Y mi primera consideración tiene que ver con una paradoja que señalo en cuanto me dejan: será que los libros flotan mal, porque resulta casi imposible que crucen el Atlántico, al menos en dirección a América Latina. Paseando por las librerías de la Ciudad de México, Guadalajara o Puebla, me resultaba prácticamente imposible encontrar un solo libro de algún narrador español actual, salvo las cuatro vacas sagradas de siempre. Me cuentan que sucede lo mismo en Bogotá, Buenos Aires, Lima o Santiago de Chile. No hay, pues, verdadera circulación ni trasvase de propuestas entre las dos orillas de nuestro idioma, y la literatura en español permanece estabulada en cada taifa, salvo por los autores latinoamericanos que los grandes grupos editoriales españoles deciden premiar para intentar ampliar su mercado, o los que, gota a gota, calan en un tejido editorial independiente algo más permeable al intercambio literario. La situación se agrava en el campo del relato. En resumen: los mejores libros de cuentos que se han publicado en España en lo que llevamos de este siglo apenas han tenido difusión en México y el resto de América Latina.

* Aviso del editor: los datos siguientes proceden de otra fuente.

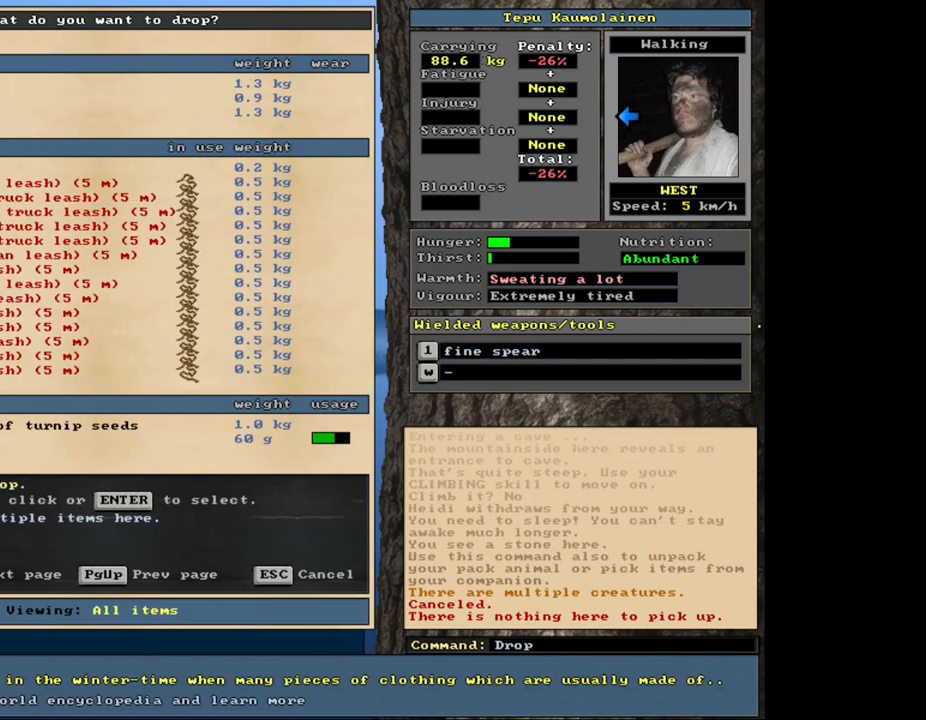
{"keys": [], "mouse": [], "events": []}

El compadre golpea la mesa con el vaso desde el otro lado del idioma e insiste: ¿qué deberíamos leer pues? Tomo aire y le cuento una pequeña historia, de dónde viene el asunto y cómo hemos llegado hasta aquí. El siglo XX dejó algunas vías abiertas en el cuento español, desde el legado de autores como Ignacio Aldecoa, Ana María Matute y muchos otros, hasta el trabajo de maestros que siguieron en la brecha al cambiar de centuria, como Medardo Fraile, Juan Eduardo Zúñiga, Cristina Fernández Cubas, Ramiro Pinilla o Javier Tomeo. La década de los 90 se despidió con los deslumbrantes inicios de carreras literarias ahora consolidadas. Pienso en Eloy Tizón y su proverbial Velocidad de los jardines (1992); en El que apaga la luz (1994), de Juan Bonilla; en El aburrimiento, Lester (1996), del genial Hipólito G. Navarro; en el bello Frío de vivir (1997), de Carlos Castán; o en los primeros libros de relatos de Quim Monzó, autor en catalán cuyas traducciones al castellano influyeron a varias hornadas de nuevos cuentistas. De todos modos, el cuento español comenzó el siglo XXI como había malvivido en el anterior, siendo el hermano pobre de la novela para editores, medios, crítica y público. Nada que ver con el respeto que se le tiene al género en América Latina o el mundo anglosajón, donde también, toca admitirlo, han surgido cuentistas de mayor talla y proyección universal. Tal vez por la efervescencia en su día de los blogs literarios españoles dedicados al cuento, que tuvo su punto álgido entre 2006 y 2009 —y entre los que destacó El síndrome Chéjov de Miguel Ángel Muñoz—, quizá por algunos premios literarios dedicados al género, como el Ribera del Duero o el Setenil, y desde luego por la aparición, el riesgo y la consolidación de varios sellos independientes que le prestaron especial atención al relato breve en su catálogo, la sensación recurrente de “mala salud de hierro” fue poco a poco dando paso a la que hoy parece una situación más o menos saneada, como mínimo desde un punto de vista editorial: mejores o peores, lo cierto es que hoy se publican muchos libros de cuentos en España y ya no hay lugar para la queja solemne, salvo por el desdén mediático y la pobre recepción general de la crítica.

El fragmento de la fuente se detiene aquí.